After the exceptional foot massage we were led to another room where we would get a back massage. The woman who had so expertly handled my feet disappeared and was replaced by a large burly man. I was suddenly less enthusiastic.
I don’t like being massaged by men. I can’t relax. Masseuses at Spas are supposed to be female. It says so on the label. This was going to be awkward.
He started with my neck. He was rough. He told me my neck was quite stiff. I suggested that breaking it wasn't a good solution. He commented on my skin. This sounded dangerously close to flirtation.

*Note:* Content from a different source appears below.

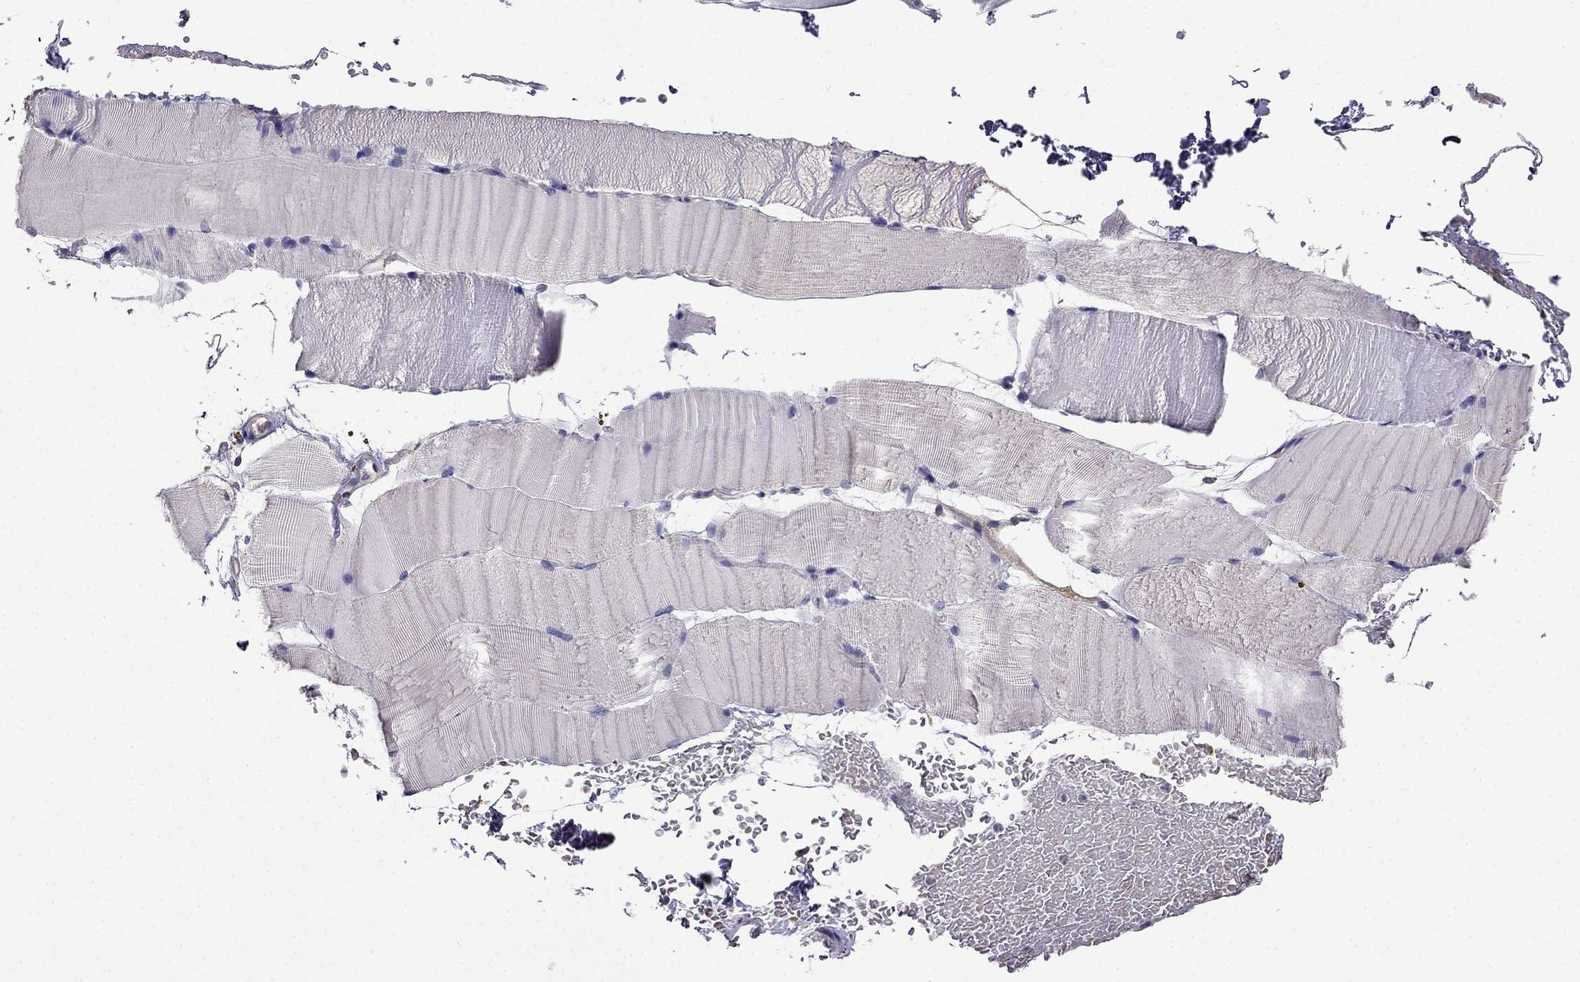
{"staining": {"intensity": "negative", "quantity": "none", "location": "none"}, "tissue": "skeletal muscle", "cell_type": "Myocytes", "image_type": "normal", "snomed": [{"axis": "morphology", "description": "Normal tissue, NOS"}, {"axis": "topography", "description": "Skeletal muscle"}], "caption": "Myocytes show no significant protein expression in normal skeletal muscle. (DAB IHC with hematoxylin counter stain).", "gene": "SCNN1D", "patient": {"sex": "female", "age": 37}}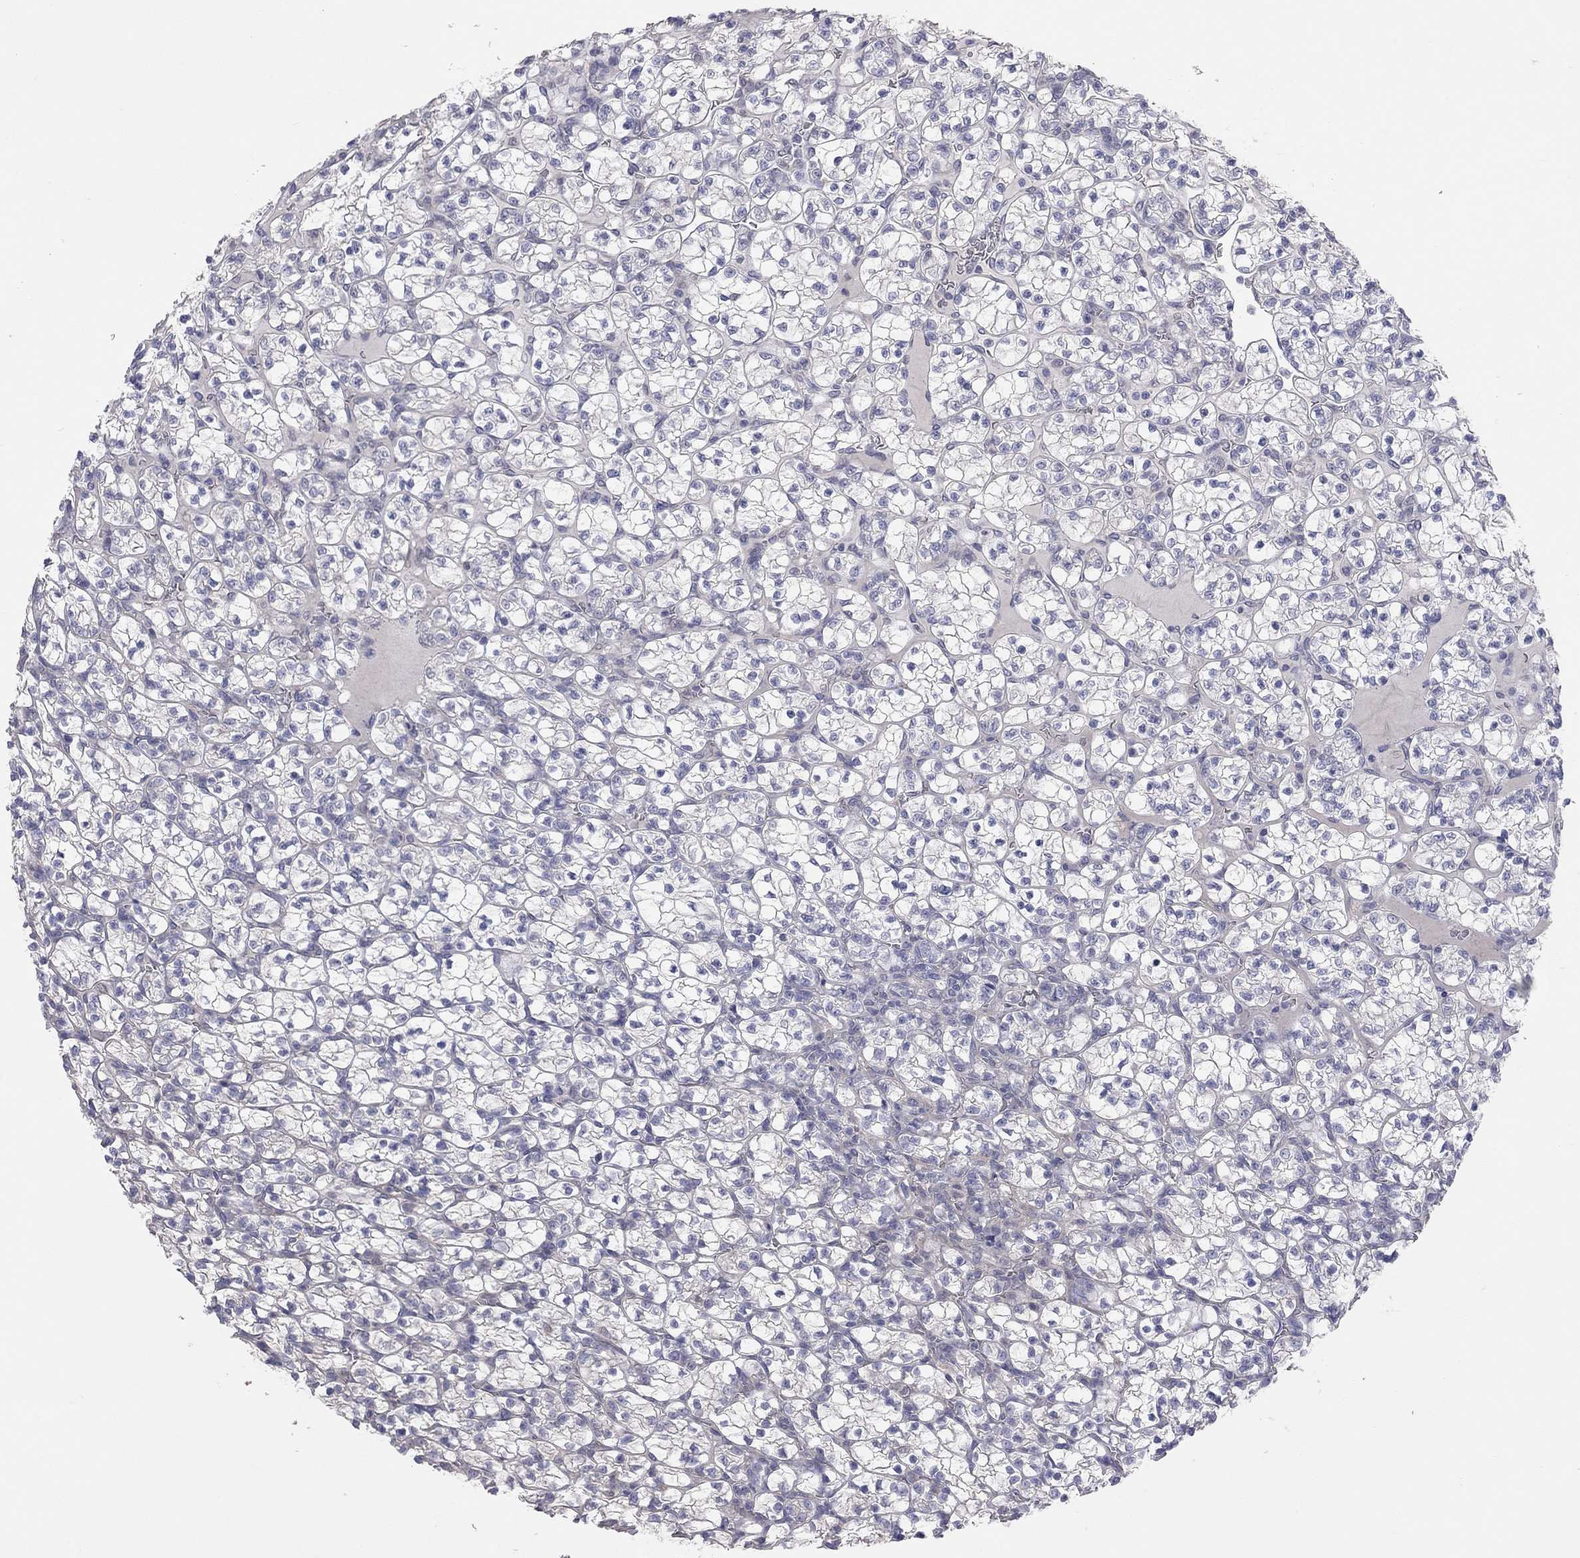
{"staining": {"intensity": "negative", "quantity": "none", "location": "none"}, "tissue": "renal cancer", "cell_type": "Tumor cells", "image_type": "cancer", "snomed": [{"axis": "morphology", "description": "Adenocarcinoma, NOS"}, {"axis": "topography", "description": "Kidney"}], "caption": "This is an immunohistochemistry (IHC) histopathology image of renal adenocarcinoma. There is no positivity in tumor cells.", "gene": "KCNB1", "patient": {"sex": "female", "age": 89}}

He said, “Your body strong.”
“No, it isn't.”
“You have good flexibility.”
“No, I don’t.”
“You just relax.”
“Is our time up yet?”
“It’s been five minutes.”
“I feel better already.”
“You want it harder?”
“No, and I’ll thank you never to ask that question again.”
And so it went for an hour. I eventually decided he was not going to kill me or sodomize me, and was able to relax and enjoy a very good, if occasionally rough, massage.
After our spa treatment we met three local television stars from James’ network and headed out to dinner. The television personalities were apparently very well known – most of the restaurant staff wanted to pose for pictures with them. We were also joined by a senior official with the Anti-Corruption Police, his bodyguard, a Commercial Police official and four property developers. It was a fascinating group, upstaged only by the array of food.
Tonight’s menu included frog, turtle skin (why just the skin no one would explain), a dish described only as “fungus”, sea cucumber and cobra (yes, the snake.) Sia told me I’d like the cobra, that it tasted very much like stingray. Sure, I eat stingray all the time. It’ll be a little taste of home.
Dinner also featured copious amounts of .45 proof Chinese rice wine. The Chinese have a tradition of constantly toasting during big meals. There is an old Chinese proverb that says “If you leave a social meal sober you did not truly enjoy yourself." I apparently really enjoyed myself.
Toasts were done table-wide, or just between two people, with one pointing across the table at someone else and offering a “gan-bai” toast, which means you must empty your glass.
I don’t know what we were toasting, but it seemed like nearly everything said required one, so we drank.
I don’t think I’ve ever laughed so much during a meal or understood so little.
We finished the night dancing and dicing at the G+ Club in the Xian Tan Di district. At least that’s what they tell me. My memory gets a little fuzzy after the 10th gan-bai.